This port of the Commodore 64 favorite is, simultaneously, a complete rip-off and improvement on the “Ghosts ‘N Goblins” formula. Structurally and aesthetically, it owes a lot to Capcom’s iconic arcade platformer, but that’s not to say “Stormlord” doesn’t throw in a few of its own ideas - in particular, a greater emphasis on exploration than linear action.

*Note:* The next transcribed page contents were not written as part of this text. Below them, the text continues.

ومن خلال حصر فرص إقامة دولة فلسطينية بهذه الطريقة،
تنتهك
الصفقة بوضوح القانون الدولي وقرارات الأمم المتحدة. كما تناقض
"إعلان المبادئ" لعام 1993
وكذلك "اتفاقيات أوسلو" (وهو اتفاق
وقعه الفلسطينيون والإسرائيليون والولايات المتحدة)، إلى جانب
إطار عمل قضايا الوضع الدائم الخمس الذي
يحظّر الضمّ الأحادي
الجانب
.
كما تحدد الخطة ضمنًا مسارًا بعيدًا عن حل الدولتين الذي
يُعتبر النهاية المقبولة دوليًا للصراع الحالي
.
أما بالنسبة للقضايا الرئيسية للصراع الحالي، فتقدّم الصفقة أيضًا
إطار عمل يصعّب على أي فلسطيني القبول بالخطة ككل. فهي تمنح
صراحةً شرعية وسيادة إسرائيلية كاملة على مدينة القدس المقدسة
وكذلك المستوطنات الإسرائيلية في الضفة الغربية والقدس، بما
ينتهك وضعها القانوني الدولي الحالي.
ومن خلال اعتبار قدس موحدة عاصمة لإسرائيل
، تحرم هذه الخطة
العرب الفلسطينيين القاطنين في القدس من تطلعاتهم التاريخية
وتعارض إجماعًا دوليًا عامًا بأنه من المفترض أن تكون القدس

This game is definitely a lot easier than its obvious inspiration, primarily because of its slower pace. Periodically, you’ll get swarmed by a sudden deluge of enemies, but it’s nothing you can’t weather. You only have a couple of weapons in the game (including the prerequisite projectile sword and this weird, arched blue fireball thingy) and the jumping mechanics, while a little awkward at first, are certainly manageable since it’s not a terribly-platform-heavy side scrolling action game. Gameplay-wise, you will be doing a lot of backtracking, as you try to free a bunch of fairies caught in giant bubbles and unearth oversized keys needed to make your way past barriers. Making things even weirder is this bizarre “teleportation” system, in which you have to hop on these little stone pedestals and wait for humongous falcons to carry you off to your next-destination. It’s confusing, no doubt, but you at least have to give the developers a little credit for trying something different.

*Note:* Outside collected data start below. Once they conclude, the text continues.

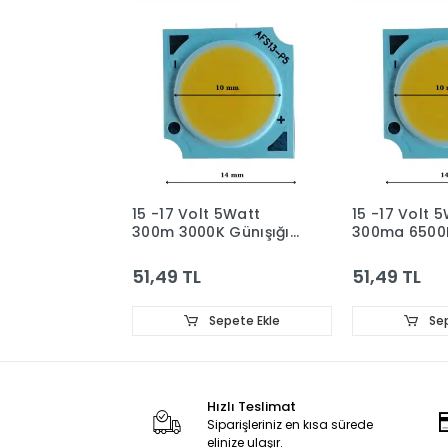
15 -17 Volt 5Watt
15 -17 Volt 
300m 3000K Günışığı
300ma 6500
Cob Led
Işık Cob Led
51,49 TL
51,49 TL
Sepete Ekle
Sep
Hızlı Teslimat
Siparişleriniz en kısa sürede
elinize ulaşır.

The stages are pretty uninspired (you get your nighttime forest level, your grey castle level, your blue underground dungeon, etc.), but the layout is decent. The graphics and music is a tad minimalist (complete with some really out-of-place boingy cartoon sound effects), and there aren’t really any boss fights to speak of. However, you do get something that very, VERY few home console games from the era featured - honest-to-goodness, 16-bit nudity in the form of bare-breasted pixie statues. “Stormlord” may not be a truly exceptional title in any regard, but as a seasonal larf? If you don’t spend at least one evening this Halloween slogging your way through this game, you’ve squandered the most wonderful time of the year in my peepers.